▸ **WORK REQUEST**: Give the number of lines in the records below that include "analyses", and nothing more.

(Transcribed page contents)

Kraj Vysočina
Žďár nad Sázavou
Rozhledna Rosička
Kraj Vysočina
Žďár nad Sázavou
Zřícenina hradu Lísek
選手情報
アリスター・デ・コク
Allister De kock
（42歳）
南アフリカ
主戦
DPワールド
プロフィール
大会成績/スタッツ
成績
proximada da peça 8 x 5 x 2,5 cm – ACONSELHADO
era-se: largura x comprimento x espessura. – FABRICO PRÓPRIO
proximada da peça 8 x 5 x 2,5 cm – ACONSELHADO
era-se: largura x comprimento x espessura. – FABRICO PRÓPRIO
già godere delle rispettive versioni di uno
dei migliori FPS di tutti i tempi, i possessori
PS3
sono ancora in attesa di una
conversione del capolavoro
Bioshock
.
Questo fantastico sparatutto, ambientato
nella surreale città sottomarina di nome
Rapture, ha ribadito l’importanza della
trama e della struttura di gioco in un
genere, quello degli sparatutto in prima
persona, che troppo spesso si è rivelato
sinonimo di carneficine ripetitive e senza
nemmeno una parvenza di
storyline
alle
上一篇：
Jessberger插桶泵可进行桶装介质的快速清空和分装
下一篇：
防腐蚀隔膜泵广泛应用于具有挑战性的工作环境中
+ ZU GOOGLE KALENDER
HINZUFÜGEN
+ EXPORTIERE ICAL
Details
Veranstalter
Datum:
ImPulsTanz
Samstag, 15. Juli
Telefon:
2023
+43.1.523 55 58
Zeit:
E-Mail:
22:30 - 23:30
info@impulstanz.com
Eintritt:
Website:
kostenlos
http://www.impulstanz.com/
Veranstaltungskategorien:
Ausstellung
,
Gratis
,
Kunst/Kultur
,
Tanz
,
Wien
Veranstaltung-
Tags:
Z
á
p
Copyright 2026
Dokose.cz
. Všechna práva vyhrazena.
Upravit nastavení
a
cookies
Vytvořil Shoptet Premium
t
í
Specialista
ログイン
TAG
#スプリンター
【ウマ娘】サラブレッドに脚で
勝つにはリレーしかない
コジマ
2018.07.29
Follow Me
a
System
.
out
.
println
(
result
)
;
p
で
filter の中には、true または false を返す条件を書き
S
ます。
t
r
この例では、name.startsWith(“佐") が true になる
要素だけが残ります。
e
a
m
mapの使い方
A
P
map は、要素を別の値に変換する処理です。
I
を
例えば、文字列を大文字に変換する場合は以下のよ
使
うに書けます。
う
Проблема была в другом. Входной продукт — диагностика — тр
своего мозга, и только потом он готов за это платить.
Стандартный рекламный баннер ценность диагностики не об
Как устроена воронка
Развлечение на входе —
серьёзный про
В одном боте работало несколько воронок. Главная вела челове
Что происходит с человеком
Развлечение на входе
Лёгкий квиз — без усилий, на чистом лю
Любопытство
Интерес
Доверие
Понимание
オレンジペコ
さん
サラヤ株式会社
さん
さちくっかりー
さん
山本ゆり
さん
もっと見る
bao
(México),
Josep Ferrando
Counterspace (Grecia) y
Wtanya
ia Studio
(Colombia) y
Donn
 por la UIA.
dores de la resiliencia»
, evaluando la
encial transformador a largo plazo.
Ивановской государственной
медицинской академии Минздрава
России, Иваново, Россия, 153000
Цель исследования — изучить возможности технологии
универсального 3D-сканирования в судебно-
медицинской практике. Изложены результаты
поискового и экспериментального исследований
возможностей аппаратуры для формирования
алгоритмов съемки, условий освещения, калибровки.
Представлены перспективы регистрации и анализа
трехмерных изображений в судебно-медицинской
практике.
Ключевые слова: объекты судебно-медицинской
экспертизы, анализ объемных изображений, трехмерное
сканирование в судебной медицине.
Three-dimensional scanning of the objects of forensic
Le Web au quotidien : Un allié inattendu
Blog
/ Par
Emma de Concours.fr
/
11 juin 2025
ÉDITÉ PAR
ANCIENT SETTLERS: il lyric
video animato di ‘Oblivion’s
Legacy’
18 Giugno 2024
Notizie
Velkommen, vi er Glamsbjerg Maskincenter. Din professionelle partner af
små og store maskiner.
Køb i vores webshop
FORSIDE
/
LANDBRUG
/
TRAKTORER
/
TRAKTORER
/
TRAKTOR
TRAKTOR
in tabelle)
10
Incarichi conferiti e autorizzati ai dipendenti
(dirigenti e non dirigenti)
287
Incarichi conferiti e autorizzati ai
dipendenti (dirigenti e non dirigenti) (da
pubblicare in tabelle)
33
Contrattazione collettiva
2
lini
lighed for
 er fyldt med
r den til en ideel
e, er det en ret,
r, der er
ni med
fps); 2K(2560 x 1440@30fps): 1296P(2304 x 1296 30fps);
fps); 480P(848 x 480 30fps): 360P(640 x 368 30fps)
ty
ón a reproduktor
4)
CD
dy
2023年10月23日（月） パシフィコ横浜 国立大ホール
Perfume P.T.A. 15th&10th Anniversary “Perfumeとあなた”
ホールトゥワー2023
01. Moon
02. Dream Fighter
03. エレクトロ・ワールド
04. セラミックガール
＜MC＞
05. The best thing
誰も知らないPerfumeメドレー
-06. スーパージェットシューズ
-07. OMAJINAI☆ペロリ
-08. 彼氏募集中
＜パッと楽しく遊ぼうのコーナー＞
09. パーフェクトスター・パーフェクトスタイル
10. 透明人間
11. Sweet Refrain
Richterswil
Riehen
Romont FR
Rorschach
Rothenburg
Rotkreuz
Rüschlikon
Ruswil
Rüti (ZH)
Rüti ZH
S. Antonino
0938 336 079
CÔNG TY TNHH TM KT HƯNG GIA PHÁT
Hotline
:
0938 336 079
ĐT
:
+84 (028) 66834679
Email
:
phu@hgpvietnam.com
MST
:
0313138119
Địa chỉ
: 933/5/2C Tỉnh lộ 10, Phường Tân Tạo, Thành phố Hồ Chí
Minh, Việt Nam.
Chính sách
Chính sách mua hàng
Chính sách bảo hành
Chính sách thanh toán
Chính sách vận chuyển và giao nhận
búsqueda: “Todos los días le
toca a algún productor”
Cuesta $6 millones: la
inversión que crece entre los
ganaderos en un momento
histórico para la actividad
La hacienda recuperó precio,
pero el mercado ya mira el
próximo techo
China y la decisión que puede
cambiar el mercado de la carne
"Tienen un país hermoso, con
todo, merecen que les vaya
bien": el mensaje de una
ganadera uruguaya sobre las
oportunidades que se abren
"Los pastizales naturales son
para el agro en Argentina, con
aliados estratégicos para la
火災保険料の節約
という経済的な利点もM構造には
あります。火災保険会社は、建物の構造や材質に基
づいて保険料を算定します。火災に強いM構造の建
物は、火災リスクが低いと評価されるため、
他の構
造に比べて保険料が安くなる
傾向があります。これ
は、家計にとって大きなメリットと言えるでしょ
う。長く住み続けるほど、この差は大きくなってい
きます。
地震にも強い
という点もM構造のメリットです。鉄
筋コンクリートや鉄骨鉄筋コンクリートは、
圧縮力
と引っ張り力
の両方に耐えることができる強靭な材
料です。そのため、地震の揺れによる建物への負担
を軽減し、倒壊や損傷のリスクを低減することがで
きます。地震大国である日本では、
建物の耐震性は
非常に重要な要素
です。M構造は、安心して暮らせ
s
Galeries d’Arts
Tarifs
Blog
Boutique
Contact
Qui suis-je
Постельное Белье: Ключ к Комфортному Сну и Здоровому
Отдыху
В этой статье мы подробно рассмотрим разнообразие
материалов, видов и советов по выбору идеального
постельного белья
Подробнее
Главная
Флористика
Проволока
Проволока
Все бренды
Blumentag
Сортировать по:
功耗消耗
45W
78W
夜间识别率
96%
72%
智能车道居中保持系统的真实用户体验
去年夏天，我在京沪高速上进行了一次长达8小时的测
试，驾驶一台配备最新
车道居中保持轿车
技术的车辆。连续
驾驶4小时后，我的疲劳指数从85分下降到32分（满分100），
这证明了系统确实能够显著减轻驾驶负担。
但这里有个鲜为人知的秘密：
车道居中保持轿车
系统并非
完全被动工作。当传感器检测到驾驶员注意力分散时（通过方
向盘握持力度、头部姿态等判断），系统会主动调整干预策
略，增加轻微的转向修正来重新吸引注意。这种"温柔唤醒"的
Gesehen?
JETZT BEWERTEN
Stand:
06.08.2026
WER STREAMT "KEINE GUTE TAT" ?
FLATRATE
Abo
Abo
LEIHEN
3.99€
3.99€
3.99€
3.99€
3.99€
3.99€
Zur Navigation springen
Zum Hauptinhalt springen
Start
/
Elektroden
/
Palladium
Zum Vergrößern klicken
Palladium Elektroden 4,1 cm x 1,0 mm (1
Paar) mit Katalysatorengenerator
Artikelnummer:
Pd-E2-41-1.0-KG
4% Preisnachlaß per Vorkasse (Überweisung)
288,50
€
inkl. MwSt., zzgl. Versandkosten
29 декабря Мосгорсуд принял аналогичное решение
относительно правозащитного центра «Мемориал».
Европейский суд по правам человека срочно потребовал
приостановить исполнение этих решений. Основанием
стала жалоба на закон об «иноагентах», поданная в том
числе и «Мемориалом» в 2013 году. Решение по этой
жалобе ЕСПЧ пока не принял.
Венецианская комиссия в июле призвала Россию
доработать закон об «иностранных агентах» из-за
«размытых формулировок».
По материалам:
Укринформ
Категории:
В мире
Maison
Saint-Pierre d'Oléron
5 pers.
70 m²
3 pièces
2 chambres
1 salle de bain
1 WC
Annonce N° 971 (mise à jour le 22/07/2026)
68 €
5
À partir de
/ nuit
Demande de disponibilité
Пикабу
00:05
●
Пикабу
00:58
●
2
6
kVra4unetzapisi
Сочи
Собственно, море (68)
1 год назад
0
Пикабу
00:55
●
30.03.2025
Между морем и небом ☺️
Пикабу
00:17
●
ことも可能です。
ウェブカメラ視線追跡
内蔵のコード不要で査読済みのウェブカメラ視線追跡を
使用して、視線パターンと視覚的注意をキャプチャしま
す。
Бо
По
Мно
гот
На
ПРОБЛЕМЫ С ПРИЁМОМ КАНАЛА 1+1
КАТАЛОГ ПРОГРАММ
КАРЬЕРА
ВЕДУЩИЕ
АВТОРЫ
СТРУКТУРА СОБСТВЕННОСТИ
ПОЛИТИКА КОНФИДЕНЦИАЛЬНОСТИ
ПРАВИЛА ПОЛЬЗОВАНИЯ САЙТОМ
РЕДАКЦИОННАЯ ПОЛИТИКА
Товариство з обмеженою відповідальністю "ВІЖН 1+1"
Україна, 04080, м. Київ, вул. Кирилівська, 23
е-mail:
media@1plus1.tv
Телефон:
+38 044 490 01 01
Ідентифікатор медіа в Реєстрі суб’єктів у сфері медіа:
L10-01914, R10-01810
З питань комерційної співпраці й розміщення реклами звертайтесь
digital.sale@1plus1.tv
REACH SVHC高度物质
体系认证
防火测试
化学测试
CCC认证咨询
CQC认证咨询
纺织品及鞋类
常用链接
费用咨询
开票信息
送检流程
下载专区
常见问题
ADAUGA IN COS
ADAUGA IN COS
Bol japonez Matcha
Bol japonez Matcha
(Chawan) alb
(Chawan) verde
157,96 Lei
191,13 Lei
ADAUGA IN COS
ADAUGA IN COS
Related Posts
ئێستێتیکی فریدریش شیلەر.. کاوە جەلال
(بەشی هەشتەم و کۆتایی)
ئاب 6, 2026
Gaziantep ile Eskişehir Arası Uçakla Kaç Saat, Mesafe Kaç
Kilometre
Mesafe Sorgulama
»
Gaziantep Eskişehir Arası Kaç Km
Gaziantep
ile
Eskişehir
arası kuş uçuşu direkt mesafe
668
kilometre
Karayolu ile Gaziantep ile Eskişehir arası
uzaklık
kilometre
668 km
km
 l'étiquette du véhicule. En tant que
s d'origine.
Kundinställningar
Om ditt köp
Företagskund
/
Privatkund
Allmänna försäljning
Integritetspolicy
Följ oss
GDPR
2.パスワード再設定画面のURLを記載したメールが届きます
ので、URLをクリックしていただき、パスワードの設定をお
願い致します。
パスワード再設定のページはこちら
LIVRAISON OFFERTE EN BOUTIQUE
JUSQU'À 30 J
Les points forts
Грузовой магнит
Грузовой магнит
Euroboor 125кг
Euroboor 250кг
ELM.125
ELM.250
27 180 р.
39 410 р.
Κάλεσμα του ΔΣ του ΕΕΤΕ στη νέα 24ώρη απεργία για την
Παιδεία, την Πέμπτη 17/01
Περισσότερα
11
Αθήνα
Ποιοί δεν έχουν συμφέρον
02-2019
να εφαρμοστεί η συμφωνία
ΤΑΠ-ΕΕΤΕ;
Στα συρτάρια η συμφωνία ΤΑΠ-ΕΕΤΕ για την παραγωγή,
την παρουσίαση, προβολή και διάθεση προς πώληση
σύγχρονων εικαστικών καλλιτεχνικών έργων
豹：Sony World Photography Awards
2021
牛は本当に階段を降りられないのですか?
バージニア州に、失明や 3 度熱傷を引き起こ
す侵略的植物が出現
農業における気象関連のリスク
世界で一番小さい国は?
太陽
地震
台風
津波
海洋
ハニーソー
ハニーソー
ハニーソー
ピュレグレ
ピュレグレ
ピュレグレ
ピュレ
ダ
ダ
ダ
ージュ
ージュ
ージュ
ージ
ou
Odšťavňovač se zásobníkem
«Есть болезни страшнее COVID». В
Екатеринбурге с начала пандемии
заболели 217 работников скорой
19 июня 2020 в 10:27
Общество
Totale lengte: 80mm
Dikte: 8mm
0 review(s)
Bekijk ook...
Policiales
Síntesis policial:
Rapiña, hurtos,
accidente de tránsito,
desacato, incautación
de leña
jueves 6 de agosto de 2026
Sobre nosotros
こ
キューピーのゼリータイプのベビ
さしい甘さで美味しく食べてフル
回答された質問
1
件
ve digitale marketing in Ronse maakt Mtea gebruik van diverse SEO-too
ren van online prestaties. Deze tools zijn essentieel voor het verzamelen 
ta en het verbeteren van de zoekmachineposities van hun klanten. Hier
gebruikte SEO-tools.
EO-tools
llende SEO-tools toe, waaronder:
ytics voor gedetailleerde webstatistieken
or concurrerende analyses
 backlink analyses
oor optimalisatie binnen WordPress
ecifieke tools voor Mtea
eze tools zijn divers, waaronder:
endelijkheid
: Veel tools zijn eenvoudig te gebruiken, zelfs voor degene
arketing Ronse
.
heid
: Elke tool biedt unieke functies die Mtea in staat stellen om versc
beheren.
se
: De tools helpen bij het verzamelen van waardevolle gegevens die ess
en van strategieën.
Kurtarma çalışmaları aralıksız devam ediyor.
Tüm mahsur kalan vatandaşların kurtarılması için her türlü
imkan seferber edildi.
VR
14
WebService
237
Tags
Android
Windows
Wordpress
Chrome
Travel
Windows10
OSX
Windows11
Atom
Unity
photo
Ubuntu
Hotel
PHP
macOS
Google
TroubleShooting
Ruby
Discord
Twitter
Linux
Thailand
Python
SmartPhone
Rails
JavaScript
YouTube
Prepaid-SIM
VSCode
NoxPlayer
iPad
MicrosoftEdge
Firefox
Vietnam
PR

▸ **RESPONSE**: 2